The thing the generator quietly fixes
The session-as-row pattern is the part of the generator I want to single out. Devise stores the user ID in a signed cookie and that’s the whole session. Logging out destroys the cookie on the user’s browser; if the user has the same session cookie open on a different device, that device stays logged in until the cookie expires.
Persisting sessions to the database flips the model. The cookie holds the session ID, the database holds the session row. Logout is a database delete. “Log out everywhere” is a single SQL statement. Listing a user’s active sessions on a security page is current_user.sessions.order(updated_at: :desc). None of that is hard to add to Devise (the devise-session_limitable gem and several internal projects do it), but it’s not the default, and most Devise apps don’t have it.
The generator makes the better default the path of least resistance. That alone is reason enough to look at it for new apps, even if you end up swapping in Devise later for the modules.
What this changes for established apps
Nothing, mostly. If your app runs on Devise and works, migrating to the generator is a two-week project that delivers approximately zero user-visible value. The migration story isn’t compelling.

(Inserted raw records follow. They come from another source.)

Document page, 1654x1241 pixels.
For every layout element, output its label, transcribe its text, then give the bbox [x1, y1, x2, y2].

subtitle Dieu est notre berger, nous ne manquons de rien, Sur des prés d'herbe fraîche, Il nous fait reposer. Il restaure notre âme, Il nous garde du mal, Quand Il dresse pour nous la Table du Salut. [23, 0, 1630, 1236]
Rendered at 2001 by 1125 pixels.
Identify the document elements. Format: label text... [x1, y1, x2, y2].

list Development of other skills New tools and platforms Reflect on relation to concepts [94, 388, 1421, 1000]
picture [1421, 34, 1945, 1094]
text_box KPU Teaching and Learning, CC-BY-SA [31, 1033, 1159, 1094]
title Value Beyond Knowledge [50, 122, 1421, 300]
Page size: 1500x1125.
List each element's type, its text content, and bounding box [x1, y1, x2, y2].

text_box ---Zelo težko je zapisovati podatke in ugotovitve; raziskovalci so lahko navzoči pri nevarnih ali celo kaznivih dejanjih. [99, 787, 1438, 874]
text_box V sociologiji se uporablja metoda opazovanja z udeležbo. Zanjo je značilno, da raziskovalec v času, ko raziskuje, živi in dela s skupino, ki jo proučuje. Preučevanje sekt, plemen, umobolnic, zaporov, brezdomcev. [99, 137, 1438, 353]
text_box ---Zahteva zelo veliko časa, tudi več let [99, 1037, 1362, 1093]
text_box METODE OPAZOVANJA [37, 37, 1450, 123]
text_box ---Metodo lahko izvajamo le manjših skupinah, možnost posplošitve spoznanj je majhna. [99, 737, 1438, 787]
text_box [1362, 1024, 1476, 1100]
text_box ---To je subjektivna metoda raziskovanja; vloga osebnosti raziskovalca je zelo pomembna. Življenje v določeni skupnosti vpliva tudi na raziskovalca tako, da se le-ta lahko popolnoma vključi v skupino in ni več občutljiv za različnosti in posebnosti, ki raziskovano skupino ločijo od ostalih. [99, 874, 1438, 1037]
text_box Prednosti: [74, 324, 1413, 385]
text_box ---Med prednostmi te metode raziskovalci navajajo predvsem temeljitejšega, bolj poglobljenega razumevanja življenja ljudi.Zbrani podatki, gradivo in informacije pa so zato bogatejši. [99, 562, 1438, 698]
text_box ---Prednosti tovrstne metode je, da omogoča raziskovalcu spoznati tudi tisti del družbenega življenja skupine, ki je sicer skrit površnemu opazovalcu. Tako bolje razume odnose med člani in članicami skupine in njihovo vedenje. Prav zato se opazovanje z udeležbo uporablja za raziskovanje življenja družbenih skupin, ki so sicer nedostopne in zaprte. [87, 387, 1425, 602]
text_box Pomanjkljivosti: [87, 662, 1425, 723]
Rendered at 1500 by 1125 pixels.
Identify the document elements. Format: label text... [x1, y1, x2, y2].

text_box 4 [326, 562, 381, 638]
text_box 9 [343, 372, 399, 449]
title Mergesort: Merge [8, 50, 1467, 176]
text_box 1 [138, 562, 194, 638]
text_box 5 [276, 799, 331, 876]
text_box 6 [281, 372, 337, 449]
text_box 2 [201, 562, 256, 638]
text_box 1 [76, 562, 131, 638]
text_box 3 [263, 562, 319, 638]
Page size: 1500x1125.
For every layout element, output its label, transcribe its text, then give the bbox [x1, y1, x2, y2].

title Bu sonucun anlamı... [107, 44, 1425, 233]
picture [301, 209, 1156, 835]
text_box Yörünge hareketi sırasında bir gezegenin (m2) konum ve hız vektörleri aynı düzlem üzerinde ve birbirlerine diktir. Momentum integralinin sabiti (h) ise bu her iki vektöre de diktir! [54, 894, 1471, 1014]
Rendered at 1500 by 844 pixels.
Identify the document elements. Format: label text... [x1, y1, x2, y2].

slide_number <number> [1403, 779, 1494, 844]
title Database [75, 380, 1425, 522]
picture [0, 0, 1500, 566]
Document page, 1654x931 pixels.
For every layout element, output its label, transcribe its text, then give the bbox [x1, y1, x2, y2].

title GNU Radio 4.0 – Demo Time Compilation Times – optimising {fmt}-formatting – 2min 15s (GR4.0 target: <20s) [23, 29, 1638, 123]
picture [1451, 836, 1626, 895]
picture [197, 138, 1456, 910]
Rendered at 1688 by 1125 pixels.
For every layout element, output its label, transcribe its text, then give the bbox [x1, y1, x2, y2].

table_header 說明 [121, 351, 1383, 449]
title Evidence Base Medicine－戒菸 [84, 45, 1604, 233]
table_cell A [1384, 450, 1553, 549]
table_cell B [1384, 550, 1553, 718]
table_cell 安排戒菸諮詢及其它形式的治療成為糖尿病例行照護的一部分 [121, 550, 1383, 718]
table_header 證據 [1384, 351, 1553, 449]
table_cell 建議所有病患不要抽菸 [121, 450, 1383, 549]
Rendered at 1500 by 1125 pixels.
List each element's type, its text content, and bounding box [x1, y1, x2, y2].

Where I’d think about it: if you’re already in the middle of a Rails 7 → Rails 8 upgrade and you’re planning a significant auth feature anyway (adding 2FA, restructuring sessions, building an admin login UI), it might be the moment to evaluate whether Devise still earns its place. Otherwise, the answer is “leave it alone.”
The generator is for the next app, not the current one.
The Rails 8 authentication generator is part of the framework — see rails/rails for the source. Detail-level claims about default constants (token expiry, bcrypt cost, etc.) should be verified against the Rails version you’re running; these have shifted between point releases.